New fed incubator, OASIS on-ramps and NIST guidance
News and notes from around the federal IT community.
Fed-focused incubator opens in Crystal City
Small IT companies hoping to work with federal agencies face daunting barriers to entry, and feds often have trouble finding the right small businesses for their contracts. Eastern Foundry, a veteran-owned technology and innovation incubator that unveiled its Crystal City, Va., facilities on Dec. 16, aims to help both groups clear those hurdles.
According to co-founder and CEO Geoff Orazem, Eastern Foundry offers companies the standard services found at incubators from Boston to Silicon Valley -- affordable office space, mentoring from industry leaders and a community of like-minded entrepreneurs -- and much-needed help in navigating the "bewildering" world of federal contracting.
"The inspiration for Eastern Foundry came from our own frustration breaking into the government contracting space," Orazem said at the ribbon-cutting ceremony, which also featured Sen. Mark Warner (D-Va.).
In a statement, Eastern Foundry promised to provide agencies with a "single point of access" to a diverse cluster of small businesses, both for "rapid collection of market data...and in-person dissemination of procurement information." The incubator has already filled more than three-quarters of its 21,000-square-foot office space.
OASIS ponders vendor on-ramps
As its $60 billion One Acquisition Solution for Integrated Services contracting vehicle matures, the General Services Administration said it could add on-ramps for other vendors to enter it.
In a Dec. 17 post on GSA's OASIS Interact Community page, Program Manager Jim Ghiloni said the agency could "refresh" the pool of contractors by giving other vendors access to the contract. Any additions would be announced via the interactive OASIS site or the FedBizOpps website, he added.
"At this point in time, we are not ready to announce any specific on-ramps," he wrote, adding that the blog post was spurred by questions from federal customers.
The OASIS contracts, which were awarded in May, are broken into pools and subpools of providers, and an on-ramp could be added to either type of group, Ghiloni said.
"We made approximately 40 awards in each competitive pool because we believe that this will result in approximately three to five bids per task order," he said. "That's a healthy level of competition [that] will ensure innovation and competitive pricing without overwhelming contracting officers."
As OASIS and its OASIS SB small-business counterpart mature and task orders are issued, GSA will be watching the numbers of bids received. "If we do not achieve the desired level of competition, we will execute on-ramps to refresh the group of industry partners in a particular pool," he wrote.
He added that the agency fully expects to use on-ramps when the initial OASIS contract period expires in 2019 and as many successful OASIS SB vendors migrate to the main OASIS contract.

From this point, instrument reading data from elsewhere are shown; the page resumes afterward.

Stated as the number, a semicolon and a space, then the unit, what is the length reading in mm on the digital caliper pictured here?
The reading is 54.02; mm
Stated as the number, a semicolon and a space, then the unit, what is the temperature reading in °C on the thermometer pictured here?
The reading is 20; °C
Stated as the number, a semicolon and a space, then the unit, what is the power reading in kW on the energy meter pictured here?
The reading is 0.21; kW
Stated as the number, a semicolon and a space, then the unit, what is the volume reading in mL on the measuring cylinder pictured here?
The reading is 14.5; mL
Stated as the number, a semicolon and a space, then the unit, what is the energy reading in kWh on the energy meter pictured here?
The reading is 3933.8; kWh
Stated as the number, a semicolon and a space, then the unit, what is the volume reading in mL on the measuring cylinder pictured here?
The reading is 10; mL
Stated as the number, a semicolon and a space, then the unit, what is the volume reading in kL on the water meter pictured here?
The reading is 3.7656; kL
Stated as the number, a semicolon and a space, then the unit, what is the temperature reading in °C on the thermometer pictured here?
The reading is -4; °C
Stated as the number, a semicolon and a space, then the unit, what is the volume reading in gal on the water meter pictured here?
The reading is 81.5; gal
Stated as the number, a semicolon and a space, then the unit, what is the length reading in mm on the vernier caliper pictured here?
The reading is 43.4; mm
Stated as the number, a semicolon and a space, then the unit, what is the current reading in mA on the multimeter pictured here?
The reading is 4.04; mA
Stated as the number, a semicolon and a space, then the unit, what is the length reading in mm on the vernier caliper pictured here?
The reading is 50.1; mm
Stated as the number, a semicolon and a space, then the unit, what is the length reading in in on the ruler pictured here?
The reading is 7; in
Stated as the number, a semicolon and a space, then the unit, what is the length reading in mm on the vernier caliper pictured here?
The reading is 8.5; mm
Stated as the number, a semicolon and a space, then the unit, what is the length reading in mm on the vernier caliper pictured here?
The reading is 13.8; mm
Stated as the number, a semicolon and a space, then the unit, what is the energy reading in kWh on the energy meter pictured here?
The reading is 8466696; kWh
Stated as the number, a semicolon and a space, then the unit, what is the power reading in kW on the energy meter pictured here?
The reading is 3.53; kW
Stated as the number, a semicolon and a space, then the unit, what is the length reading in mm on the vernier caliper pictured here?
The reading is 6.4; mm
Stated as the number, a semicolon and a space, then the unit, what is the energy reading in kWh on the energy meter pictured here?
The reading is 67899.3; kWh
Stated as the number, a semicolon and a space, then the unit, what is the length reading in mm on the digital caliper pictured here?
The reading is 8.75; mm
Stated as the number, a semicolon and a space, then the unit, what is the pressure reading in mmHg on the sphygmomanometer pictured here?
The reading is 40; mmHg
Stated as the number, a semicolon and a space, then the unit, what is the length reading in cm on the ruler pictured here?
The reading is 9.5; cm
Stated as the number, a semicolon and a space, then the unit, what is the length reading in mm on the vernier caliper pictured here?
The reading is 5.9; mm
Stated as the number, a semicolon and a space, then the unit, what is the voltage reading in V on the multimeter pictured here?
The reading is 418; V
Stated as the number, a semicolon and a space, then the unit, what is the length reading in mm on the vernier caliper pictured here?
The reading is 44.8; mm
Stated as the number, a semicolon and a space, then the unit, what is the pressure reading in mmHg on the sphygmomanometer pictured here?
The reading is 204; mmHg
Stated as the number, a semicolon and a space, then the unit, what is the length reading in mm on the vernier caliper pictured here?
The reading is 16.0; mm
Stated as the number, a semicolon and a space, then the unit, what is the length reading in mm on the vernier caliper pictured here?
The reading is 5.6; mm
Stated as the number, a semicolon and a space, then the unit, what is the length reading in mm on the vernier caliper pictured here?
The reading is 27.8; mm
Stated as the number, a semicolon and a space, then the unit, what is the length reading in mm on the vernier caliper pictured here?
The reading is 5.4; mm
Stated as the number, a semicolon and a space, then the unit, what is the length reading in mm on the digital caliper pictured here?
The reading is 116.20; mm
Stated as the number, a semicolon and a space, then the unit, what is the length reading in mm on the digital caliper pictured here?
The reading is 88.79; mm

NIST revises guidance on security, privacy assessments
The National Institute of Standards and Technology has revised Special Publication 800-53A — "Assessing Security and Privacy Controls in Federal Information Systems and Organizations," GCN reports. The fourth revision of the document contains significant changes to the 2010 version in content and format, according to NIST.
The publication provides guidelines for building security and privacy assessment plans and offers a comprehensive set of procedures for assessing security and privacy controls used in information systems and organizations.